Transforming One Plane Graph Into Another

Prepared by:

Joseph Malkevitch
Department of Mathematics
York College (CUNY)
Jamaica, New York 11451

email:

malkevitch@york.cuny.edu

web page:

http://york.cuny.edu/~malk/

If G is a plane graph with nice properties (e.g. k-valent, all faces k-gons, has an Eulerian circuit, has no Eulerian circuit) then it is of interest to construct related graphs which either preserve these properties or show the new graphs lack these properties.

Examples of ways to transform one plane graph into another graph (perhaps not plane) are:

a. Line graph

b. Dual graph

c. Medial graph

d. Truncation graph

e. Radial graph

f. Replace an edge with a hexagon

Questions which one can ask are:

i. Does the operation preserve the graph having an Eulerian circuit?
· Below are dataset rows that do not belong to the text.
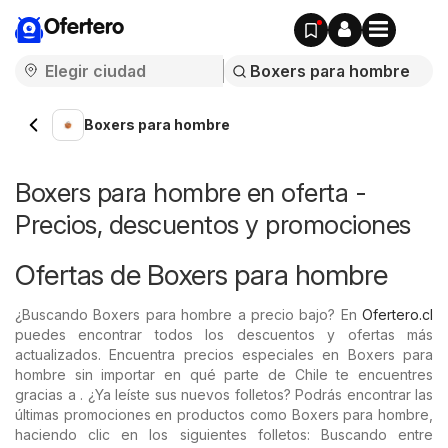
Ofertero
Boxers para hombre
Boxers para hombre en oferta -
Precios, descuentos y promociones
Ofertas de Boxers para hombre
¿Buscando Boxers para hombre a precio bajo? En
Ofertero.cl
puedes encontrar todos los descuentos y ofertas más
actualizados. Encuentra precios especiales en Boxers para
hombre sin importar en qué parte de Chile te encuentres
gracias a . ¿Ya leíste sus nuevos folletos? Podrás encontrar las
últimas promociones en productos como Boxers para hombre,
haciendo clic en los siguientes folletos: Buscando entre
ii. Does the operation preserve the graph having a Hamiltonian circuit?

iii. If the original graph had a cut-through Eulerian circuit, will the transformed graph have this property?

iv. If the original graph has an Eulerian circuit which cuts through at no vertex, will the transformed graph have this property?

v. If the original graph is pancyclic will the new graph be pancyclic?

Infinite families of graphs which have or fail to have a property are more noteworthy than isolated examples.

Note:

The questions above are framed for plane graphs in general, however, within the plane graphs, the following graphs are of especial interest:

a. 3-polytopal graphs

b. k-valent, 3-polytopal graphs (k = 3, k = 4, k = 5)

c. k-gon, 3-polytopal graphs (k = 3, k = 4, k = 5) (Plane graphs all of who faces are triangles are sometimes called plane triangulations.)

Definitions:

A (simple) graph is 3-connected if for any pair of vertices u and v in the graph there are three path from u to v which have only the vertices u and v in common.

A (simple) graph is pancyclic if it has circuits of all lengths from 3 to n, where n is the number of vertices of the graph.